Figure 3. Consumption inequality has decreased in India
Source: NSS 2011-12 MMRP data; Personal Final Expenditure (PFCE) growth rate for estimating monthly per capita expenditure; The authors count.
Our results differ from most interpretations and analyzes of India’s poverty. All estimates have been made in the absence of an official survey since 2011-12 A large part of the explanation of the difference in results is due to differences in definition. Makes a strong case for the acceptability of our paper Official Cost definition (adopted by most countries and recommended by the World Bank); It should be measured according to the classification of costs according to the nature of the product or service received. This is the MMRP method for obtaining usage costs. The Government of India has officially adopted this approach, and the aforementioned “unfortunate” 2017-18 survey was the first time that the National Statistics Agency measured expenditure (and poverty) exclusively as defined by the MMRP.

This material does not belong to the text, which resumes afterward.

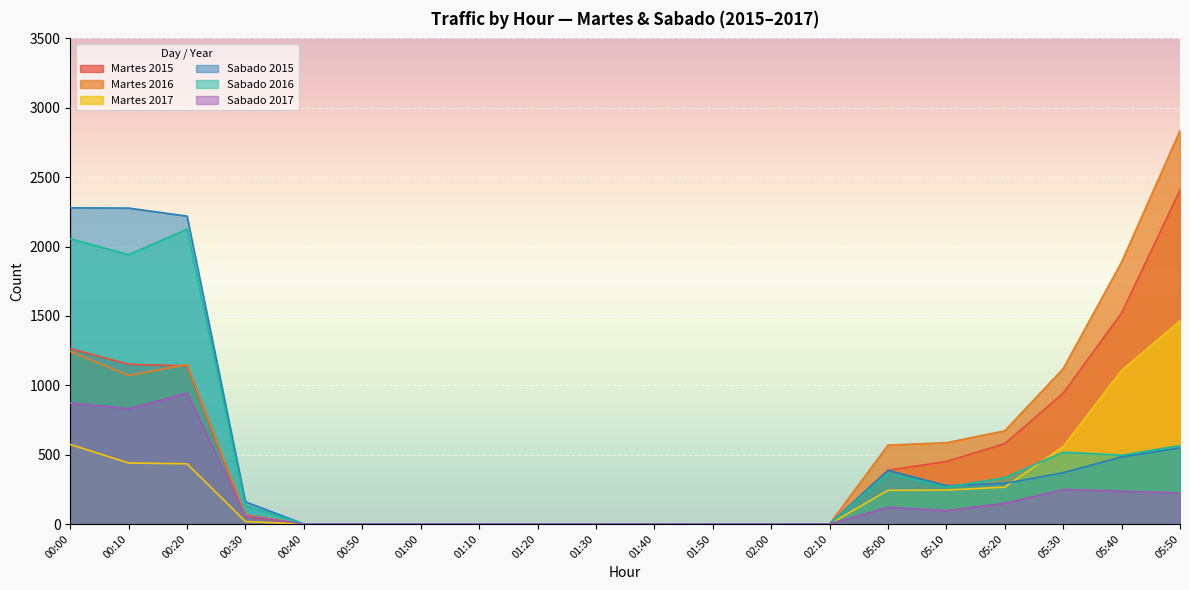

What is the label of the 19th point from the right?

00:10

However, many studies now rely on the unconventional uniform reference period (URP or 30-day recall for all items) method. For example, a very recent one World Bank research The HCR is projected to be around 10 percent in 2019; It uses the old (URP) definition of use and does not adjust for food subsidies. Incidentally, in both 2009-10 and 2011-12, the URP and MMRP poverty estimates evolved by about 10 percentage points, as did their respective average spending estimates. Thus, given the approximate extent of the definitional differences observed in both 2009-10 and 2011-12 and the adjustments required for food subsidies, the World Bank’s Poverty Estimates for 2019 may be very close to our estimates.
Inclusive growth is a very relevant policy goal for all economies. With the epidemic declining and the IMF’s expected growth for India returning sharply for three consecutive years from 2021-23, Indian policy makers will soon face a policy choice.–How long should they keep the extra PMGKY subsidy? This question is part of a huge success story in poverty reduction. Additionally, another question is whether policies should move towards targeted cash transfers instead of subsidized food grains.
In the past, the main argument in favor of changing policy on cash transfers was to reduce leaks, but our results indicate that leaks have decreased significantly in the last decade, even in in-kind food transfer schemes. Indeed, the recent food transfer program has been a very successful intervention, especially during epidemics when the supply chain was breaking down and there was high uncertainty. Under normal circumstances, cash transfers may be more efficient, and they maintain broadly the same allocation results as food transfers. So the debate should now be on the trade-off of skills associated with the use of in-kind or cash transfer as the main tool for poverty alleviation.
These debates are significant because of the improvement in migration targets and in line with the objective of building a modern social security architecture in developing countries.
Gathering all the evidence, the strong conclusion from our work is that Indian policy has effectively provided both growth and inclusion and has faithfully followed the Rolls-Royce Maximin policy in the fundamental sense.–To maximize the welfare of the poorest people.